Again, Randalf chose to ignore her. ‘And while you’re about it,’ he said to Norbert, ‘get the picnic hamper packed up with some goodies, there’s a good fellow. We’d better stop off for lunch on the way.’
Joe groaned. This was going to take ages. Everything had to be just so. The crusts had to be cut off the sandwiches, the stiltmouse milk had to be at exactly the right temperature (a tad cooler than tepid), there had to be twists of salt for the the hard-boiled eggs – and as for the snuggle-muffins: Randalf insisted that Norbert decorated each one with coloured icing and sprinkles, and wrapped them individually in paper doilies.
Finally, after seconds and – in Randalf’s case – thirds, breakfast was over and the picnic hamper was ready and waiting by the door. Joe sat on the basket, all dressed up in his warrior-hero costume, twiddling his thumbs impatiently. With his burnished copper shield and razor-sharp sword, his helmet, breastplate and boots – all courtesy of his old friend, Margot the dragon – he certainly looked the part of a great questing warrior-hero. All he needed now was for the quest to get started.
‘Now can we go?’ he said wearily.
‘Of course,’ said Randalf. He looked out of the window. The sky was getting cloudy. ‘I’ll just go and change into my waterproof pointy hat,’ he said. ‘Just in case.’
Joe groaned.
‘All dressed up and nowhere to go, eh?’ said Veronica, fluttering down beside him.
‘Why does he always do this?’ said Joe grumpily. ‘He knows how important this quest is for me.’
Just then, Randalf’s voice floated back from the master cabin. ‘Check the portholes are shut securely,’ he shouted. ‘And that the lamps are all out. And Norbert, if you could just run a mop over the kitchen floor . . .’
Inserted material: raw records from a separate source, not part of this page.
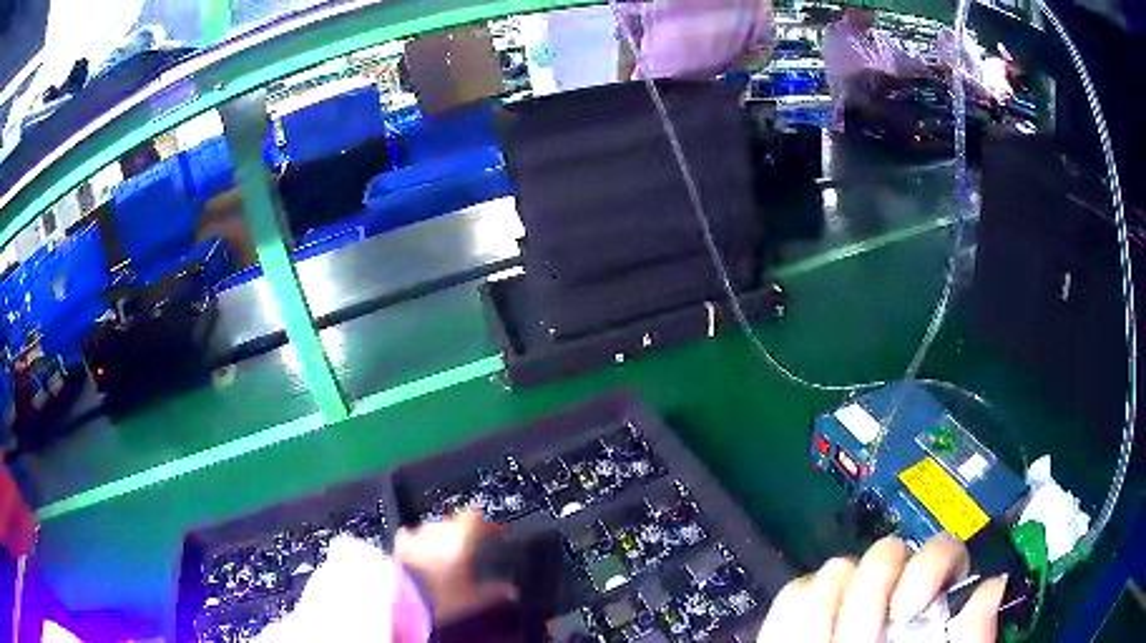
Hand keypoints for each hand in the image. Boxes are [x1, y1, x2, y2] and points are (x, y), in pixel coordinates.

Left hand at [393, 509, 517, 623]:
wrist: (402, 599)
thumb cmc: (444, 596)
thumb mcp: (475, 598)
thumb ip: (495, 591)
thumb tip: (512, 591)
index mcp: (462, 536)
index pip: (477, 515)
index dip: (488, 523)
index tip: (497, 534)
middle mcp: (440, 528)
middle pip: (456, 521)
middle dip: (466, 532)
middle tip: (474, 549)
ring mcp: (417, 533)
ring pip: (436, 528)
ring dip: (443, 537)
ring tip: (448, 555)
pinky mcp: (400, 542)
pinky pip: (413, 535)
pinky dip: (420, 541)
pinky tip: (422, 552)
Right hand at [757, 534, 1006, 642]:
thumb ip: (973, 634)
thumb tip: (993, 585)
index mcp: (933, 602)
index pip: (941, 549)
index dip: (928, 566)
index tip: (909, 607)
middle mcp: (893, 592)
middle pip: (884, 551)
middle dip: (871, 594)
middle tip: (863, 640)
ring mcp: (848, 600)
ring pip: (837, 567)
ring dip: (832, 610)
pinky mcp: (803, 614)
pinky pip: (793, 594)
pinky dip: (795, 616)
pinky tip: (806, 640)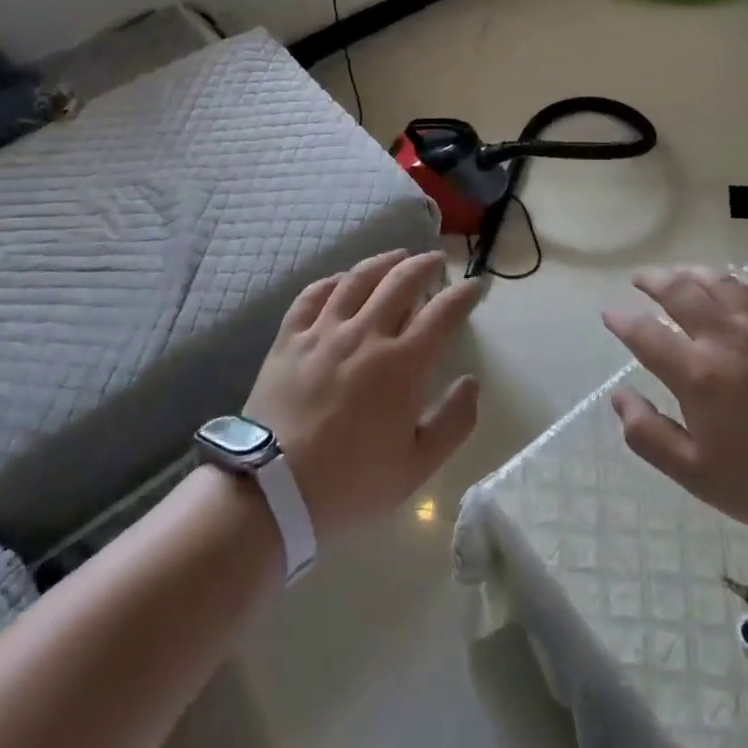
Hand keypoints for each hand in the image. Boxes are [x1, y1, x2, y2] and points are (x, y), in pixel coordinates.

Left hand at [245, 250, 481, 539]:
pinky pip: (312, 296)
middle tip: (437, 260)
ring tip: (397, 256)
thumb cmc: (350, 483)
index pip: (442, 313)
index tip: (476, 284)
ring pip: (357, 279)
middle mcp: (365, 335)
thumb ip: (453, 422)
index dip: (463, 294)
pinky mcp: (289, 339)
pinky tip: (341, 280)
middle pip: (400, 282)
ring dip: (383, 262)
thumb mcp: (417, 467)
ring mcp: (323, 332)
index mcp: (402, 364)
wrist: (271, 492)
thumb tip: (471, 382)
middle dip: (425, 265)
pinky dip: (332, 281)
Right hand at [602, 267, 747, 554]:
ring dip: (696, 274)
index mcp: (697, 374)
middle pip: (682, 293)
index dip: (622, 321)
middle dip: (654, 281)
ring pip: (724, 285)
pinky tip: (740, 285)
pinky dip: (747, 283)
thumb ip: (649, 434)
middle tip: (640, 279)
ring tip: (682, 273)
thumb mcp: (696, 475)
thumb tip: (619, 396)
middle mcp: (727, 340)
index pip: (646, 334)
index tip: (610, 314)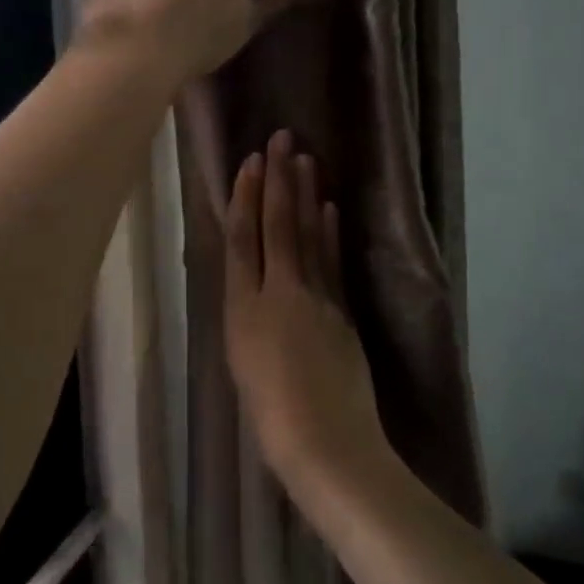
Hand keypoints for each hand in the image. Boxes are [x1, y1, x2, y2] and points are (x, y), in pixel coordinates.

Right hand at [223, 130, 390, 496]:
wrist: (325, 445)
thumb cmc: (269, 418)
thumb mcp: (241, 364)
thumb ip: (247, 317)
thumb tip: (253, 285)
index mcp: (242, 309)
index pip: (243, 240)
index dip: (246, 199)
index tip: (252, 162)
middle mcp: (278, 293)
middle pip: (277, 226)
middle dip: (279, 180)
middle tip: (282, 139)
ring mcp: (315, 298)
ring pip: (307, 235)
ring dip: (305, 195)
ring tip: (305, 160)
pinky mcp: (342, 310)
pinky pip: (332, 261)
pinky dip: (329, 231)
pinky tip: (329, 207)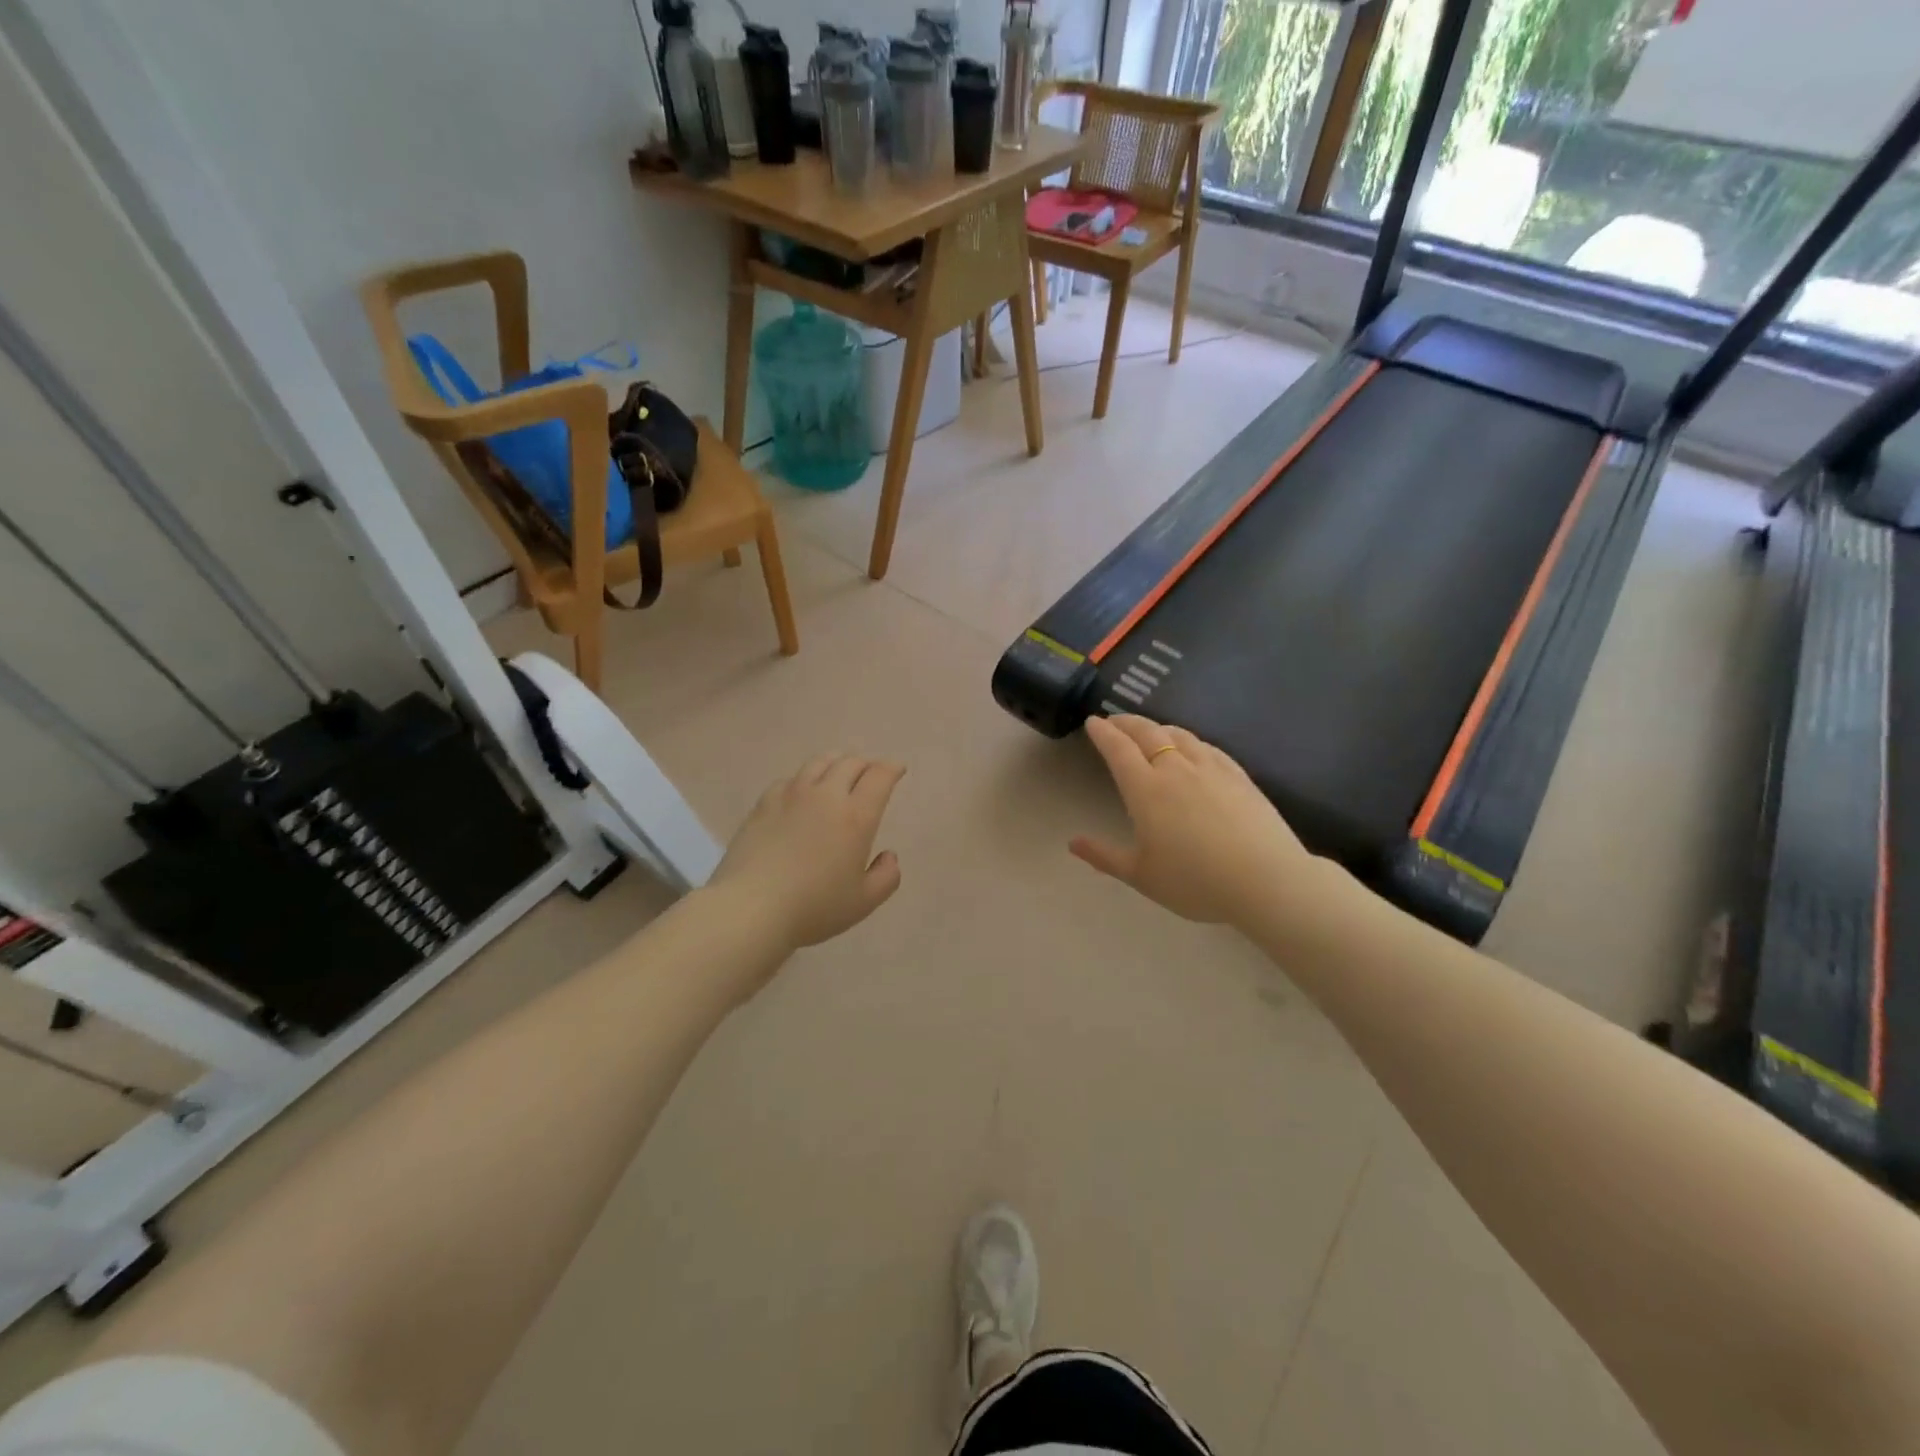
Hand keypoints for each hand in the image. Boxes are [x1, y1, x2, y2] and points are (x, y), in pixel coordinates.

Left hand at [711, 754, 906, 948]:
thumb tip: (888, 856)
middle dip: (866, 764)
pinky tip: (801, 792)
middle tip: (870, 774)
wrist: (751, 908)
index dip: (892, 768)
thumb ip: (886, 877)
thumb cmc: (814, 908)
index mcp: (856, 817)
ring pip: (819, 763)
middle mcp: (826, 796)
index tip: (897, 769)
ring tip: (838, 772)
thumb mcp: (864, 902)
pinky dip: (804, 779)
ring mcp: (791, 795)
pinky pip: (790, 779)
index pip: (879, 777)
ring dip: (836, 763)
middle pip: (850, 763)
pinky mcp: (763, 803)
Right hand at [1070, 716, 1311, 924]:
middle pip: (1148, 733)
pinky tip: (1192, 747)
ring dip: (1158, 727)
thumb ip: (1104, 857)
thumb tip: (1073, 843)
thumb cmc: (1195, 882)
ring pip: (1179, 735)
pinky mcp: (1239, 775)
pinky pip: (1207, 746)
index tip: (1093, 722)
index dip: (1103, 733)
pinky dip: (1189, 740)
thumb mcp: (1141, 876)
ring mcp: (1211, 768)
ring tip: (1150, 731)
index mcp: (1145, 789)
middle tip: (1115, 721)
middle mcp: (1176, 769)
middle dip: (1127, 723)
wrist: (1266, 880)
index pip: (1118, 749)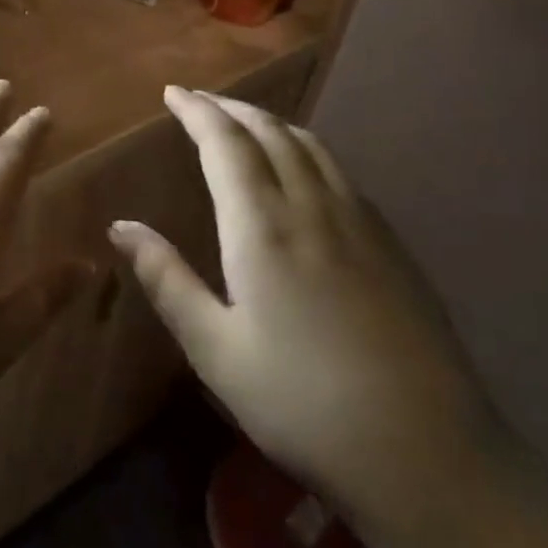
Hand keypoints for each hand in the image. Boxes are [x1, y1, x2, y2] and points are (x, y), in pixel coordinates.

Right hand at [108, 87, 508, 547]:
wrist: (426, 454)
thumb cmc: (301, 404)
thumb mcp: (215, 349)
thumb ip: (167, 279)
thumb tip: (121, 227)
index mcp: (263, 228)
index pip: (225, 144)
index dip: (197, 112)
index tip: (173, 92)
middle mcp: (314, 208)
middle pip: (271, 133)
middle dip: (232, 109)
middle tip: (201, 101)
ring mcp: (362, 223)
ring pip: (312, 147)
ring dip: (272, 123)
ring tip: (246, 123)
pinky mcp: (393, 246)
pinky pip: (340, 173)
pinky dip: (307, 151)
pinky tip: (304, 173)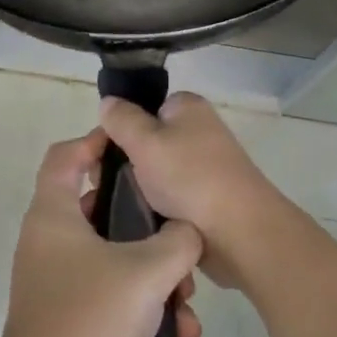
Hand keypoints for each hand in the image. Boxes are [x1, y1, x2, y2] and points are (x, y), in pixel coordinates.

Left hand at [0, 129, 203, 336]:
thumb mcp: (148, 271)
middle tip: (181, 237)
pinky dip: (141, 306)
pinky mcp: (67, 318)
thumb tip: (187, 232)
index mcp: (53, 216)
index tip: (136, 148)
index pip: (65, 156)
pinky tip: (175, 335)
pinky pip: (110, 295)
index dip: (97, 142)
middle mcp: (48, 242)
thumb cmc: (91, 321)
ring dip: (154, 275)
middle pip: (100, 210)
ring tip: (188, 303)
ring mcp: (55, 282)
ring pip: (113, 258)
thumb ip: (178, 240)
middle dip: (148, 226)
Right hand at [98, 93, 289, 290]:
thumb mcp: (146, 141)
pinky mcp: (203, 199)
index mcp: (187, 108)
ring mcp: (202, 167)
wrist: (240, 234)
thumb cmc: (190, 179)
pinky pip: (166, 198)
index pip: (140, 109)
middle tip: (100, 187)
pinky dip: (150, 208)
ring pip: (151, 173)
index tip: (96, 157)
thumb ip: (122, 119)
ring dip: (132, 190)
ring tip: (110, 209)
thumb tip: (108, 102)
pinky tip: (133, 223)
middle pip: (143, 142)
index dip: (116, 130)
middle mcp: (197, 132)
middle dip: (118, 164)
‘You see!’ said Joe, exasperated. He began pacing up and down the living room.
Finally, Randalf emerged in a pointy hat with a small umbrella attached to its tip. ‘I’ve been thinking,’ he said. ‘Maybe it would be best to set off tomorrow. We can make a nice early start.’
‘No!’ said Joe. ‘No, no, no . . .’
Veronica nodded sympathetically. ‘You know the reason he keeps putting off this quest,’ she said. ‘He’s frightened of going to Giggle Glade. Frightened of what he’s going to find there . . .’
‘Frightened?’ said Randalf indignantly. ‘Me? I’m a wizard. I take danger in my stride . . .’
Just then, a boulder the size of a large loaf of snotbread came crashing through the window. Randalf let out a little squeak of alarm and leaped up into Norbert’s arms.
‘Aargh!’ he screamed. ‘It’s an omen! It’s an omen!’
Veronica stared at the quivering wizard. ‘Taking danger in your stride, I see,’ she said.
Crash!
The roof splintered and the ceiling cracked. From outside came the sound of furious roaring.
‘Aaaaargh!’ screamed Randalf, even louder. ‘Batten down the hatches! Man the lifeboats . . . !’
‘Lifeboats?’ said Veronica. ‘What lifeboats? Norbert’s sunk them all!’
‘Just do something! Randalf shouted desperately. ‘Anything! We’re under attack!’